Hay tres enfermeras de tez obscura y una blanca, por lo que Maudie se siente rodeada de extraterrestres.
—Me voy, Maudie, volveré por la mañana. —Ya te vas, ¿no? Entonces, buenas noches.
Las
Sombrereras
salió hoy. Hicieron un par de reediciones antes de la publicación. He estado demasiado ocupada con Maudie para disfrutarlo, como lo habría hecho en otro caso. Será un gran éxito. Mis secretos momentos de terror en los que enloquecía al pensar que ponía en peligro mi maravilloso y bien pagado empleo no tenían sentido. La he leído a primeras horas de la mañana, una obscura mañana de invierno, triste y fría, pero la sobrecubierta de
Las sombrereras de Marylebone
es brillante y bonita. Cuánto he gozado al convertir la severa vida de Maudie en algo ligero y valeroso, lleno de sorpresas agradables. En mi versión, a Maudie le roban el hijo, sabe dónde está, lo ve en secreto, se apoyan mutuamente contra el malvado amante, al que ella ama, ¡venga! Luego hay una relación de respeto mutuo con un hombre mayor, un rico tabernero, que la protege y la ayuda a recuperar a su hijo. Ella es la apreciada encargada de los talleres de una sombrerería y con la ayuda de este caballero desinteresado establece su propia empresa, floreciente, que cuenta con clientela de la nobleza, incluso la realeza de segundo grado. A Maudie le encantaría esta vida, como la he reconstruido.
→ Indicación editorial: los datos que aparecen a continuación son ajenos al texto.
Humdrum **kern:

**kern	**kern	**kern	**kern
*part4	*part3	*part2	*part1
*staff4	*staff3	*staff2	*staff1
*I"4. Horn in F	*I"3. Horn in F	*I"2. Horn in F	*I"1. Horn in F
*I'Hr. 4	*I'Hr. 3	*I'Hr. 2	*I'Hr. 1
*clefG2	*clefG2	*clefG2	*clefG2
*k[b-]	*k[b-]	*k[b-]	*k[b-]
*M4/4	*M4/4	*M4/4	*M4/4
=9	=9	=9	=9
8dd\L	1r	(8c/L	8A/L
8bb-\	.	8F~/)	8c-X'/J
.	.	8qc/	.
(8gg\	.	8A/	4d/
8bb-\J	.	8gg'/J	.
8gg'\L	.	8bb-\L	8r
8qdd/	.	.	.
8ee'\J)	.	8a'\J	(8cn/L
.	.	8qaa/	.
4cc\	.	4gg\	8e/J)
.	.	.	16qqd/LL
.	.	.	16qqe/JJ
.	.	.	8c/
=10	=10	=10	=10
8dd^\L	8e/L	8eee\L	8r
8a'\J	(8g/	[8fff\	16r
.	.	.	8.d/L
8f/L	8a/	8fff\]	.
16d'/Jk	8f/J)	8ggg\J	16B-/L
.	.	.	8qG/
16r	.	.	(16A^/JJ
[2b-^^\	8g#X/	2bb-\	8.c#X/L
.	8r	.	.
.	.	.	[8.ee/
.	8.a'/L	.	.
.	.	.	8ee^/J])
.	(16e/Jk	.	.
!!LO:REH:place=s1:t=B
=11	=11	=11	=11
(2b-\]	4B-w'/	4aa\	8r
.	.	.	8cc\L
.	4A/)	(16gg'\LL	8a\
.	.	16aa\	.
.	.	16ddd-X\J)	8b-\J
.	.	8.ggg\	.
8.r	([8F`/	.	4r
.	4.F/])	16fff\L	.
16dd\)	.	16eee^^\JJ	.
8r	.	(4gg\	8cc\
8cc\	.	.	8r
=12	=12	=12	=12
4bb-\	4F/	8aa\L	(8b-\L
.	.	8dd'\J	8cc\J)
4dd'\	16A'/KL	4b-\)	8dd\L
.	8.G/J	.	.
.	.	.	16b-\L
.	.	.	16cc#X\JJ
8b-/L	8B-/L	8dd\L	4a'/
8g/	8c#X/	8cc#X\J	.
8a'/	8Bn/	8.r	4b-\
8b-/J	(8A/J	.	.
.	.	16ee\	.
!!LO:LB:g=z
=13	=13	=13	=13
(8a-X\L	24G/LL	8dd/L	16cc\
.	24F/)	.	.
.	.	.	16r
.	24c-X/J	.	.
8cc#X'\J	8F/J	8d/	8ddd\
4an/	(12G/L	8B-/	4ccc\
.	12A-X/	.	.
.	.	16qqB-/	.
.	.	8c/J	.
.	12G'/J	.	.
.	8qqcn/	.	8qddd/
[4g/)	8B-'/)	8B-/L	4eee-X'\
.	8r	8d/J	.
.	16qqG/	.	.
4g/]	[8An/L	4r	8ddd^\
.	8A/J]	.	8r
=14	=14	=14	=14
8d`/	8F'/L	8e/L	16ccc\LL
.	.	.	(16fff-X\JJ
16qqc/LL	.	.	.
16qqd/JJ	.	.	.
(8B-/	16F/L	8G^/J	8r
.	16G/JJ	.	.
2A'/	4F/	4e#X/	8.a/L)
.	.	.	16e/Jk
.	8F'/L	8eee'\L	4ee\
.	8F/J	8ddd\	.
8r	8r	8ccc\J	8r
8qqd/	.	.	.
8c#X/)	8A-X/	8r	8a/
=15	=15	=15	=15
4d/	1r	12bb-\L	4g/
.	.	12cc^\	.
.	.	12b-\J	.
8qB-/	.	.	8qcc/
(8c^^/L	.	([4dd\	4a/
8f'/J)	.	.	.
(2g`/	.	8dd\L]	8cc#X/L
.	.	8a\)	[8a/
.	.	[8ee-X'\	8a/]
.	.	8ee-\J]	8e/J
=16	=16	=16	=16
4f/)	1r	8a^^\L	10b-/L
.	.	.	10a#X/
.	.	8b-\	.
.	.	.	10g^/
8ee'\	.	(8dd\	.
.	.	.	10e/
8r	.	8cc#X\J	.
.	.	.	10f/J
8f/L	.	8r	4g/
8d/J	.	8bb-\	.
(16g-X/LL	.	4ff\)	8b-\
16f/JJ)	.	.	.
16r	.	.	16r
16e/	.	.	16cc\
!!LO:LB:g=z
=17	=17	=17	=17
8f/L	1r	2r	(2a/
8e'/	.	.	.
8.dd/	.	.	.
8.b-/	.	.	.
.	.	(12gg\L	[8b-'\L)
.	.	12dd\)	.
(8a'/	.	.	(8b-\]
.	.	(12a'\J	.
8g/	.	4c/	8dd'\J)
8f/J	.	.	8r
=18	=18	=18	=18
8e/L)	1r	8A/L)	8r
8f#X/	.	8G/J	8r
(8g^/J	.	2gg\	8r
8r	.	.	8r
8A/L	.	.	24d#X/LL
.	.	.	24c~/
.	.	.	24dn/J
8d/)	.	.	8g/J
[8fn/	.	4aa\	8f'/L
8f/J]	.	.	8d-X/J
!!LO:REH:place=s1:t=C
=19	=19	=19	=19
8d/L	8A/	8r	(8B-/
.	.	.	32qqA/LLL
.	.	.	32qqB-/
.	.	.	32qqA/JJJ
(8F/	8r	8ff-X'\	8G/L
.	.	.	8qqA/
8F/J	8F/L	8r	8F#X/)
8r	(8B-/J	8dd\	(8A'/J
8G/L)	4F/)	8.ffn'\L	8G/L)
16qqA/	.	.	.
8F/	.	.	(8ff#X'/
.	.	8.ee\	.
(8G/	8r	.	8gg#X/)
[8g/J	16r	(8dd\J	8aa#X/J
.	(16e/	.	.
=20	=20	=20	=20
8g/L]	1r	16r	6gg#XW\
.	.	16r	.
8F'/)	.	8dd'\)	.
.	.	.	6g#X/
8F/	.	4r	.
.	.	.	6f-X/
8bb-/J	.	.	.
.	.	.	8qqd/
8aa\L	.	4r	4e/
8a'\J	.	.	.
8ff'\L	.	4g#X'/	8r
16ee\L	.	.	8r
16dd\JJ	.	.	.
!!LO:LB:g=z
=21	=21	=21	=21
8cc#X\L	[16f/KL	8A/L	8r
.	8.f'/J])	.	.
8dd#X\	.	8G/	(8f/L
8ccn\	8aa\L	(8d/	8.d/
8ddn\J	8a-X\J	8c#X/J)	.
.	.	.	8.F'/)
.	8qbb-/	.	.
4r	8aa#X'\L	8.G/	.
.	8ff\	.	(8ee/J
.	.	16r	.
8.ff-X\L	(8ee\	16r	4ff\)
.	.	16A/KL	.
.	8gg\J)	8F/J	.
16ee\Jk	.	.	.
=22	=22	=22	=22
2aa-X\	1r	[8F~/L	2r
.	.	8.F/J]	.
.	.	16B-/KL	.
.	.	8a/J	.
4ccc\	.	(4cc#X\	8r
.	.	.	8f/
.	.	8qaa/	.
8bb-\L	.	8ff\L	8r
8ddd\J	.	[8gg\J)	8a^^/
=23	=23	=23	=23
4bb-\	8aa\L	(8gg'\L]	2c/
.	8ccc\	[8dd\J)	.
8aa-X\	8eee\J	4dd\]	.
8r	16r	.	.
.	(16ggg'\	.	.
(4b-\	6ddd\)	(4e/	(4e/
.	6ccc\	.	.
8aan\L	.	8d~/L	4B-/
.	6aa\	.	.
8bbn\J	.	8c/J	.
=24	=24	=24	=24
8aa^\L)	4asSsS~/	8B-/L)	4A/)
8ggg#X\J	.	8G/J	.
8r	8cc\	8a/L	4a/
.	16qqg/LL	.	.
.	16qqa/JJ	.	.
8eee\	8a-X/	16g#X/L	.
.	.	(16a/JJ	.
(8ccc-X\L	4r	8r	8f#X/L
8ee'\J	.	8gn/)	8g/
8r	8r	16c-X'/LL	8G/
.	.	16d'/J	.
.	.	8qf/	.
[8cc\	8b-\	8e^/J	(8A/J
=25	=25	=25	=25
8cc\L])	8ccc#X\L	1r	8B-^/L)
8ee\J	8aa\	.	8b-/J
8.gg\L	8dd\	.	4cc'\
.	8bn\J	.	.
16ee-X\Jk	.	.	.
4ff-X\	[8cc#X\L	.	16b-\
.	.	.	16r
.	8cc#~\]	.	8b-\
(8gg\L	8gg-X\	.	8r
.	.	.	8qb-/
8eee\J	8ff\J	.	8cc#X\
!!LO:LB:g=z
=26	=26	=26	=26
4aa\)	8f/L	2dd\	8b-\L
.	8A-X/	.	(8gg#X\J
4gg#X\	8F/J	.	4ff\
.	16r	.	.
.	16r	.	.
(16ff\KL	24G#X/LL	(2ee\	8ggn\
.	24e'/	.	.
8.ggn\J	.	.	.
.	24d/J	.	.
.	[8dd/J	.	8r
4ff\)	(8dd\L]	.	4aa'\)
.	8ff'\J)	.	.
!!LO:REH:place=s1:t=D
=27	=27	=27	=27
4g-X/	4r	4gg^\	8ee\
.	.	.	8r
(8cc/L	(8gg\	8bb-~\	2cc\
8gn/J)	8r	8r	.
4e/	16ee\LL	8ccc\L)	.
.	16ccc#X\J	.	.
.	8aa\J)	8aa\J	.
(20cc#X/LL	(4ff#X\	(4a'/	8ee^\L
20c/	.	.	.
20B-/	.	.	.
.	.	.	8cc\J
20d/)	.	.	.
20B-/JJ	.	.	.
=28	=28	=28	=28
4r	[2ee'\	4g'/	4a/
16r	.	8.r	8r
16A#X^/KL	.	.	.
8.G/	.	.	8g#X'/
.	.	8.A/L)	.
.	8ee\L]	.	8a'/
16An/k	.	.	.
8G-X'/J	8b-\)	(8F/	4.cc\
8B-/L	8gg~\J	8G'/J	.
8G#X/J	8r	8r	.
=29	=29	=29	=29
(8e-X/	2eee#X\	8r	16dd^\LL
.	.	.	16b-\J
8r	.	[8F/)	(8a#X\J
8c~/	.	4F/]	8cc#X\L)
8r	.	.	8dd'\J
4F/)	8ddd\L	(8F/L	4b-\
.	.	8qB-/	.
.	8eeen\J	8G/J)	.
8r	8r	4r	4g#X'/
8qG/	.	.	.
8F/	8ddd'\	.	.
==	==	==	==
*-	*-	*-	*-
Maudie ya lleva tres semanas en el antiguo hospital. No le veo ninguna diferencia, excepto que cada vez se muestra más desasosegada. Pide que la pongamos tendida y, luego, pide que la levantemos. Pide incesantemente: Levántame, y cuando está cayéndose hacia adelante, porque no puede dejar de hacerlo, susurra: Recuéstame.
Las enfermeras entran y salen, miran, «la siguen».
Maudie se toma unas dosis terribles. Maudie no está cuerda, pero lo que no está es en coma. Maudie no se resigna, no lo acepta, ni se acerca a la resignación o a la aceptación.
Maudie aún me dice, mejor dicho, musita:
—Llévame a casa contigo... sí, llévame contigo cuando te vayas a casa.